Na conversa com os brasileiros, ele retorna ao romance “O vendedor de passados”, cuja versão em inglês, The book of chameleons, foi ganhadora, em 2007, do Prêmio Independent na categoria Ficção Estrangeira. Lançada em 2004, há quase duas décadas, a obra apresenta uma verdadeira sátira aos dramas vividos por Angola no Pós-Guerra Civil. A burguesia acredita que seu futuro está assegurado, mas o passado não é adequado à sua nova condição social. E é nesse contexto que se destaca a figura de Félix Ventura, um angolano que ganha a vida vendendo passados falsos e honrosos a empresários, políticos, generais e representantes da burguesia.

Quem quiser participar do encontro com o escritor, no dia do evento, deve retirar o ingresso, gratuitamente, na bilheteria do CCBB (Rua Primeiro de Março 66 – Centro-Rio de Janeiro) ou pelo site bb.com.br/cultura.

Marisa Loures – Você disse que espera poder ter uma boa conversa com o público brasileiro sobre os grandes temas abordados em “O vendedor de passados”, isto é, a questão da memória e da identidade.

José Eduardo Agualusa –“O Vendedor de Passados” é um livro ao qual retorno com bastante frequência. Na linguagem dos livreiros é um “long seller”, ou seja, um livro que, não obstante ter sido publicado pela primeira vez há tantos anos, continua a ter muitos leitores. Também por isso, é frequente que me convidem para falar sobre ele. As circunstâncias que me levaram a escrevê-lo não mudaram muito, na medida em que continua a existir em Angola uma classe de pessoas muito ricas, que enriqueceu de forma mais ou menos repentina, e mais ou menos ilegal, e que, portanto, está muito interessada em comprar um passado melhor.

– Fazendo uma pesquisa para esta entrevista, descobri que o personagem Félix Ventura, de “O vendedor de passados”, nasceu de um sonho. E descobri também que havia brasileiros neste sonho. Poderia resgatar essa história para nós?
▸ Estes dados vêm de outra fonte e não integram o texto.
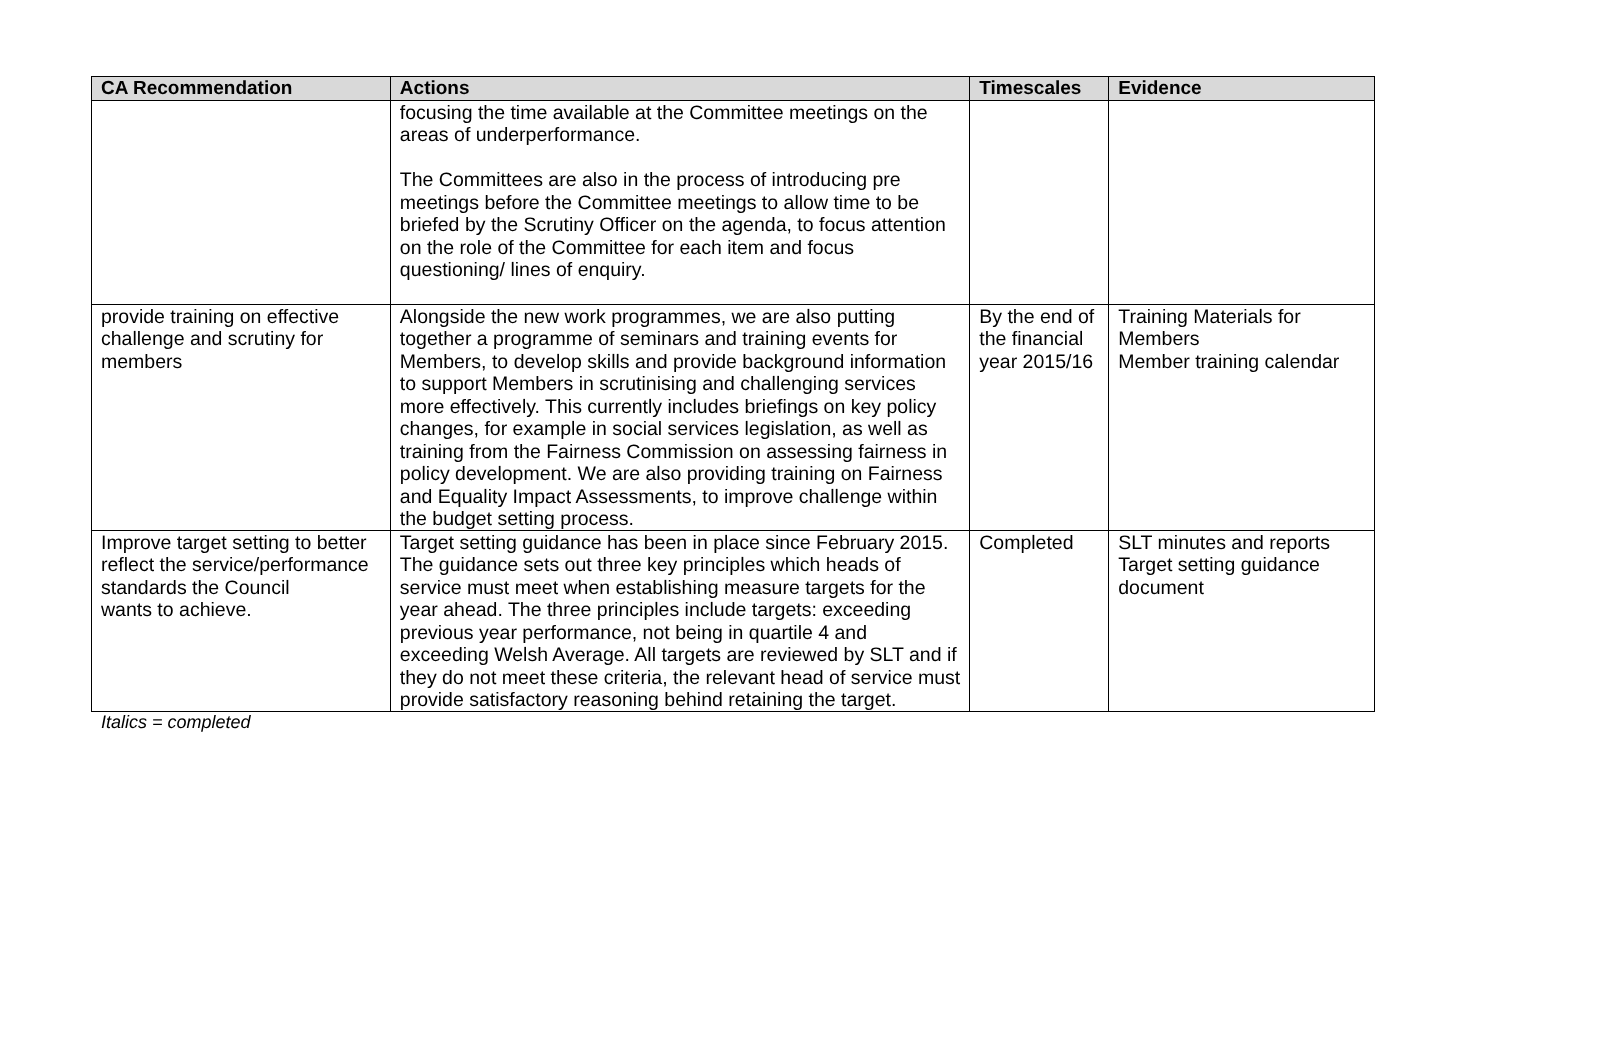| CA Recommendation | Actions | Timescales | Evidence |
| --- | --- | --- | --- |
| | focusing the time available at the Committee meetings on the areas of underperformance. The Committees are also in the process of introducing pre meetings before the Committee meetings to allow time to be briefed by the Scrutiny Officer on the agenda, to focus attention on the role of the Committee for each item and focus questioning/ lines of enquiry. | | |
| provide training on effective challenge and scrutiny for members | Alongside the new work programmes, we are also putting together a programme of seminars and training events for Members, to develop skills and provide background information to support Members in scrutinising and challenging services more effectively. This currently includes briefings on key policy changes, for example in social services legislation, as well as training from the Fairness Commission on assessing fairness in policy development. We are also providing training on Fairness and Equality Impact Assessments, to improve challenge within the budget setting process. | By the end of the financial year 2015/16 | Training Materials for Members Member training calendar |
| Improve target setting to better reflect the service/performance standards the Council wants to achieve. | Target setting guidance has been in place since February 2015. The guidance sets out three key principles which heads of service must meet when establishing measure targets for the year ahead. The three principles include targets: exceeding previous year performance, not being in quartile 4 and exceeding Welsh Average. All targets are reviewed by SLT and if they do not meet these criteria, the relevant head of service must provide satisfactory reasoning behind retaining the target. | Completed | SLT minutes and reports Target setting guidance document |
Italics = completed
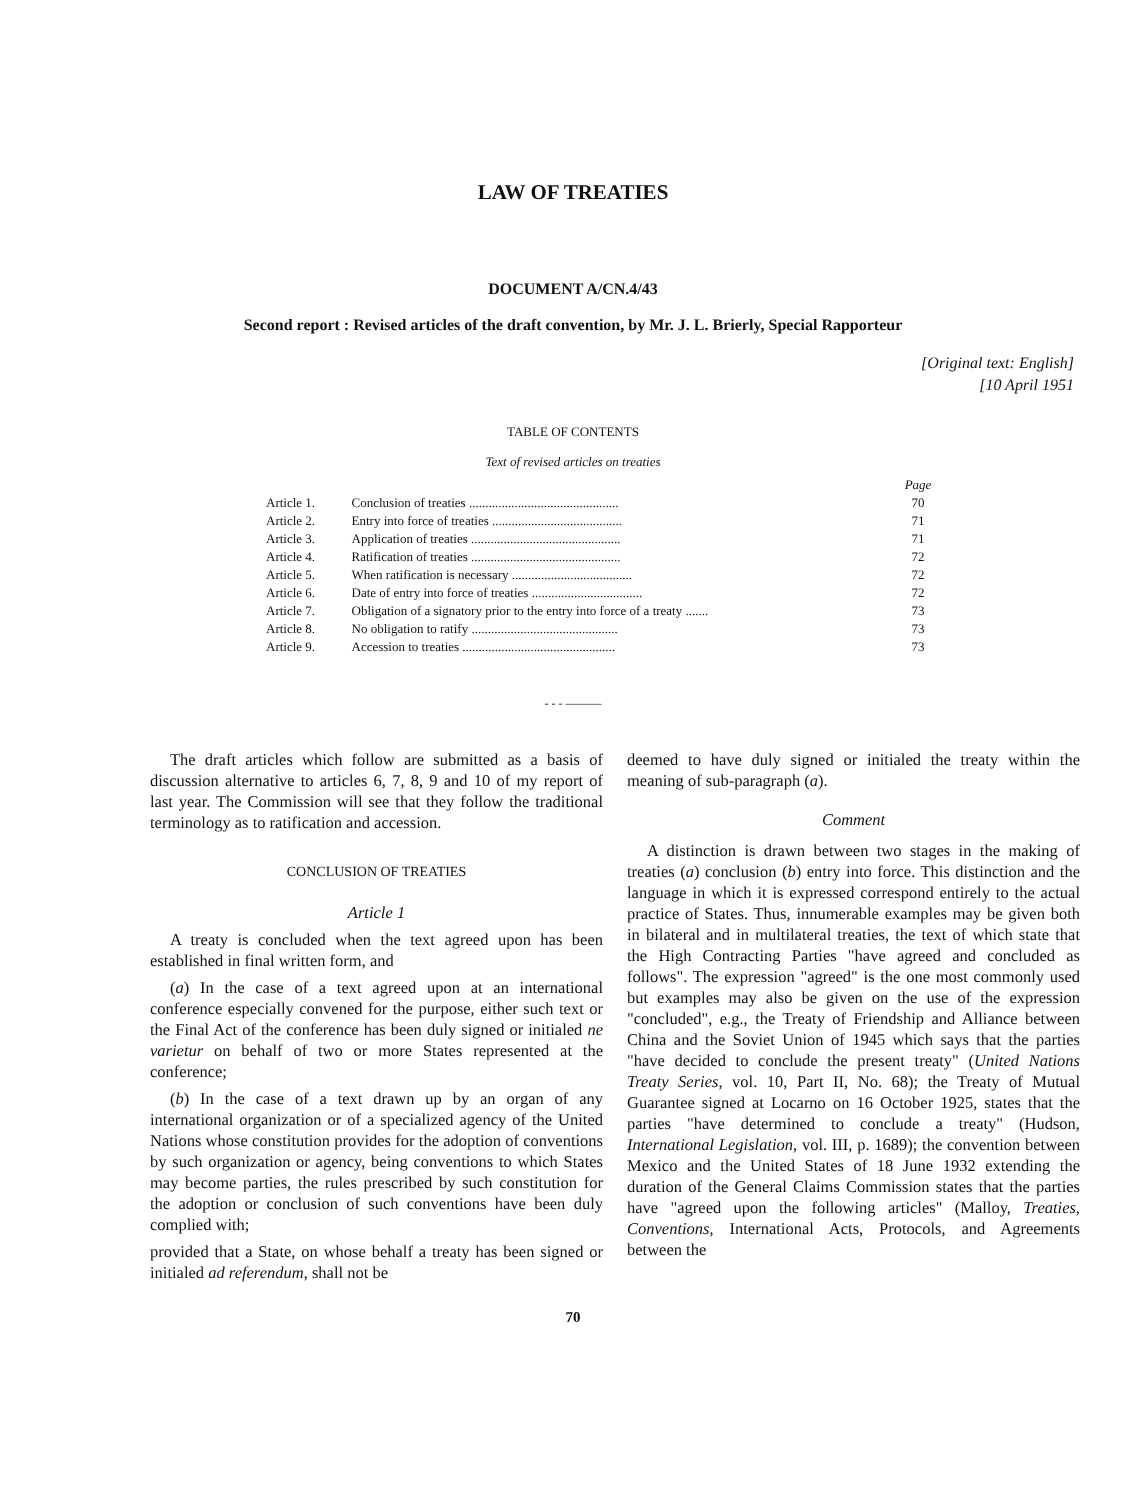LAW OF TREATIES
DOCUMENT A/CN.4/43
Second report : Revised articles of the draft convention, by Mr. J. L. Brierly, Special Rapporteur
[Original text: English]
[10 April 1951
TABLE OF CONTENTS
Text of revised articles on treaties
| | | Page |
| Article 1. | Conclusion of treaties .............................................. | 70 |
| Article 2. | Entry into force of treaties ........................................ | 71 |
| Article 3. | Application of treaties .............................................. | 71 |
| Article 4. | Ratification of treaties .............................................. | 72 |
| Article 5. | When ratification is necessary ..................................... | 72 |
| Article 6. | Date of entry into force of treaties .................................. | 72 |
| Article 7. | Obligation of a signatory prior to the entry into force of a treaty ....... | 73 |
| Article 8. | No obligation to ratify ............................................. | 73 |
| Article 9. | Accession to treaties ............................................... | 73 |
- - - ———
The draft articles which follow are submitted as a basis of discussion alternative to articles 6, 7, 8, 9 and 10 of my report of last year. The Commission will see that they follow the traditional terminology as to ratification and accession.
CONCLUSION OF TREATIES
Article 1
A treaty is concluded when the text agreed upon has been established in final written form, and
(a) In the case of a text agreed upon at an international conference especially convened for the purpose, either such text or the Final Act of the conference has been duly signed or initialed ne varietur on behalf of two or more States represented at the conference;
(b) In the case of a text drawn up by an organ of any international organization or of a specialized agency of the United Nations whose constitution provides for the adoption of conventions by such organization or agency, being conventions to which States may become parties, the rules prescribed by such constitution for the adoption or conclusion of such conventions have been duly complied with;
provided that a State, on whose behalf a treaty has been signed or initialed ad referendum, shall not be
deemed to have duly signed or initialed the treaty within the meaning of sub-paragraph (a).
Comment
A distinction is drawn between two stages in the making of treaties (a) conclusion (b) entry into force. This distinction and the language in which it is expressed correspond entirely to the actual practice of States. Thus, innumerable examples may be given both in bilateral and in multilateral treaties, the text of which state that the High Contracting Parties "have agreed and concluded as follows". The expression "agreed" is the one most commonly used but examples may also be given on the use of the expression "concluded", e.g., the Treaty of Friendship and Alliance between China and the Soviet Union of 1945 which says that the parties "have decided to conclude the present treaty" (United Nations Treaty Series, vol. 10, Part II, No. 68); the Treaty of Mutual Guarantee signed at Locarno on 16 October 1925, states that the parties "have determined to conclude a treaty" (Hudson, International Legislation, vol. III, p. 1689); the convention between Mexico and the United States of 18 June 1932 extending the duration of the General Claims Commission states that the parties have "agreed upon the following articles" (Malloy, Treaties, Conventions, International Acts, Protocols, and Agreements between the
70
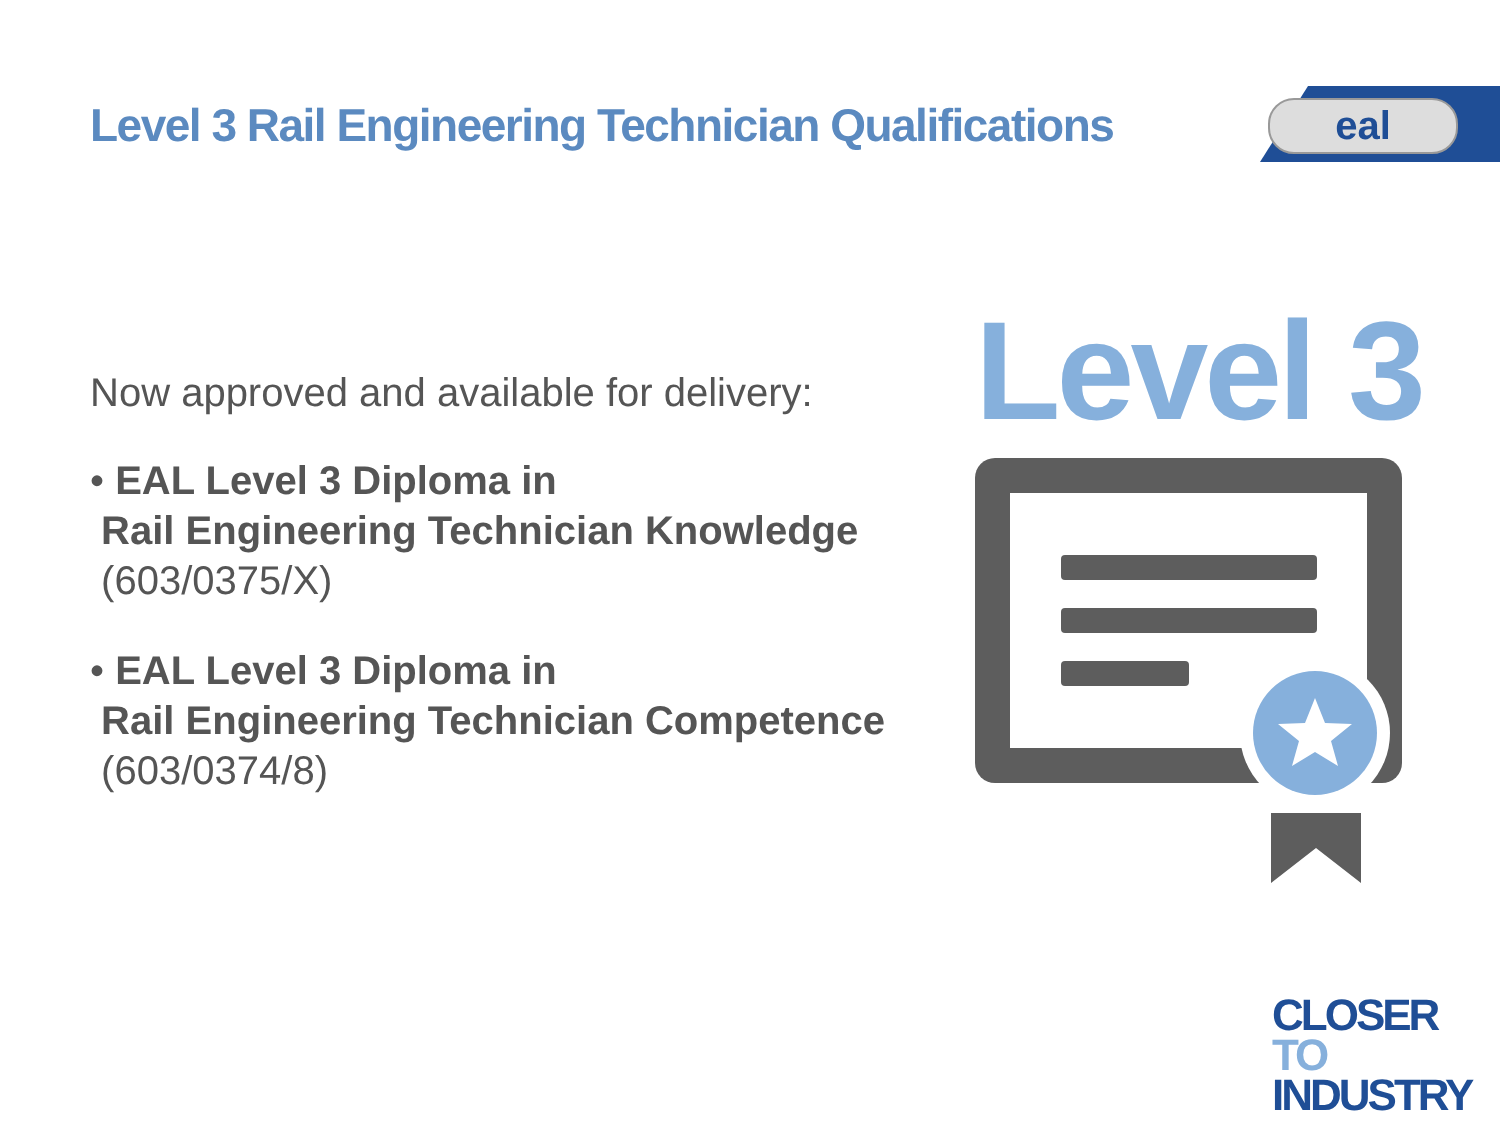Level 3 Rail Engineering Technician Qualifications
eal
Now approved and available for delivery:
• EAL Level 3 Diploma in
Rail Engineering Technician Knowledge
(603/0375/X)
• EAL Level 3 Diploma in
Rail Engineering Technician Competence
(603/0374/8)
Level 3
CLOSER TO
INDUSTRY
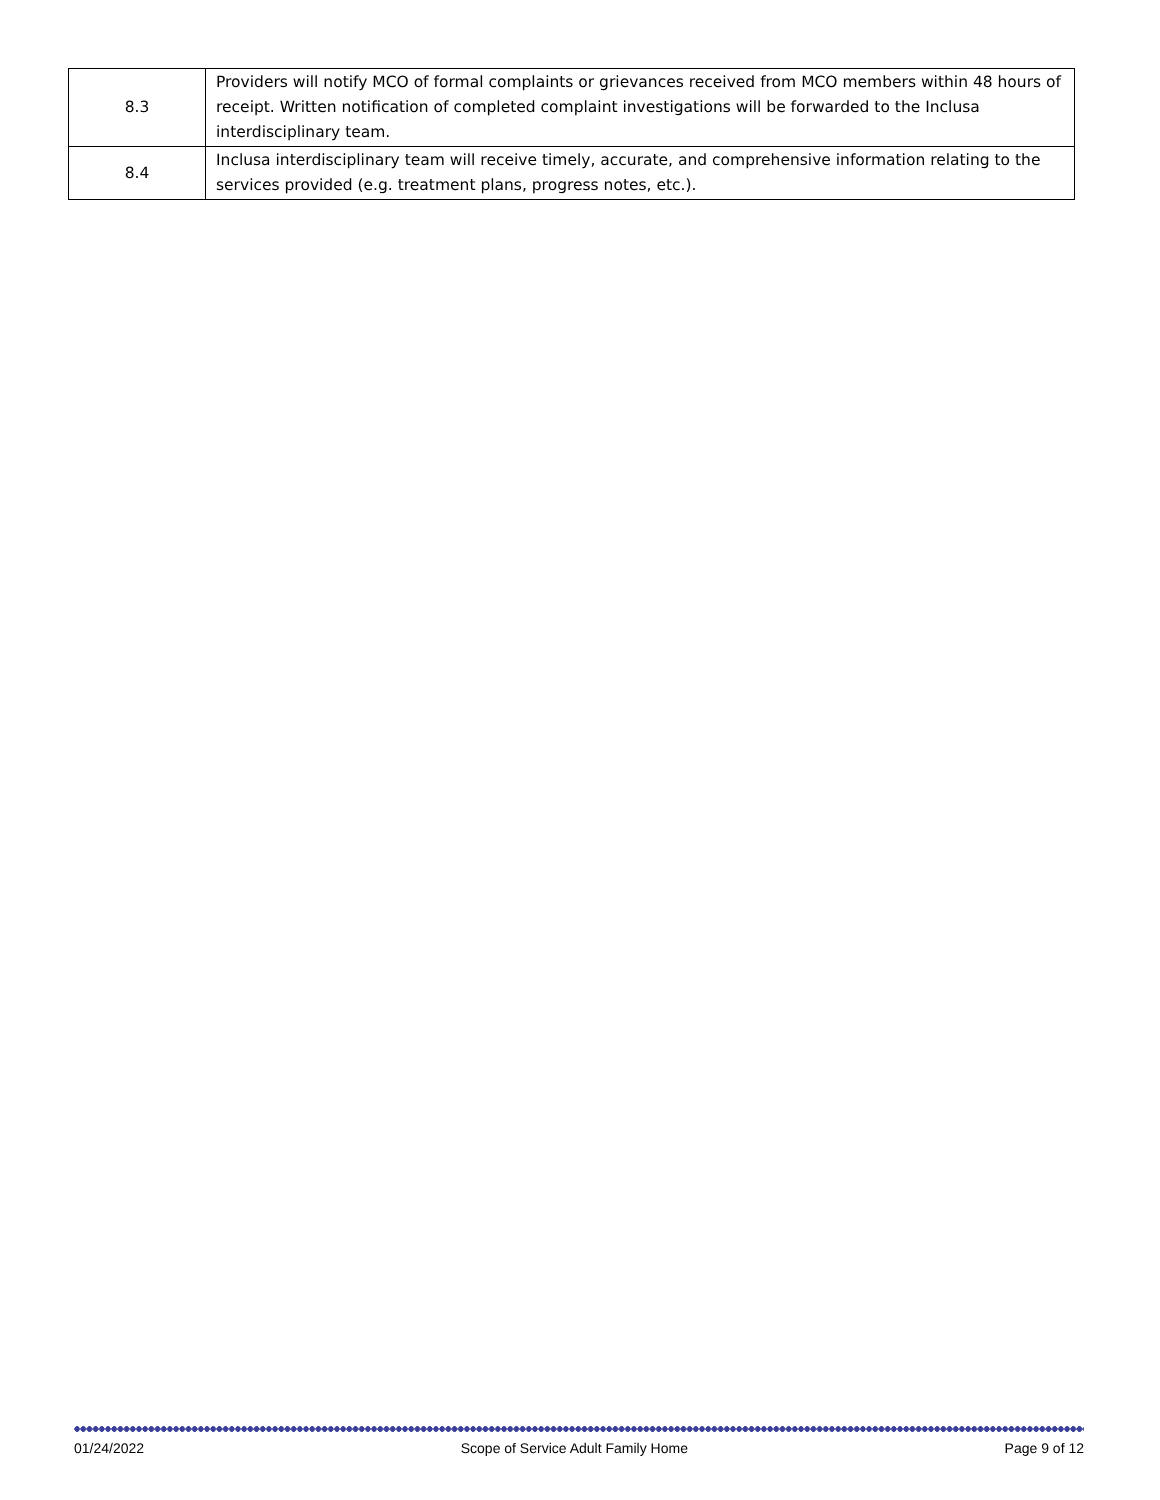| 8.3 | Providers will notify MCO of formal complaints or grievances received from MCO members within 48 hours of receipt. Written notification of completed complaint investigations will be forwarded to the Inclusa interdisciplinary team. |
| 8.4 | Inclusa interdisciplinary team will receive timely, accurate, and comprehensive information relating to the services provided (e.g. treatment plans, progress notes, etc.). |
01/24/2022 Scope of Service Adult Family Home Page 9 of 12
Na época eu vivia em Berlim, com uma bolsa de escrita criativa. Uma noite sonhei que estava num bar brasileiro, ali mesmo, em Berlim. Alguém me apresentou um sujeito que se apresentou como “vendedor de passados” – ele vendia passados aos novos ricos angolanos. Então, escrevi um conto baseado naquele sonho. O conto foi publicado numa revista portuguesa e recebi mensagens de vários leitores, querendo conhecer melhor aquele personagem. Percebi que o personagem pedia um espaço maior, e escrevi o romance.

– E “O vendedor de passados” nos faz perceber o quanto de nossas lembranças é inventado. Como você, o criador do Félix Ventura, lida com suas memórias?

Tenho a perfeita noção de que muitas das minhas memórias são falsas, ou, pelo menos, não são inteiramente verdadeiras. Percebo isso sempre que me encontro com os meus irmãos, ou com amigos de juventude, e eles começam a contar episódios do passado. Nunca coincidem com a memória que eu tenho dos meus. Também me acontece encontrar leitores que me falam dos meus romances e, muitas vezes, são histórias muito distintas daquelas que escrevi – ou que julguei ter escrito.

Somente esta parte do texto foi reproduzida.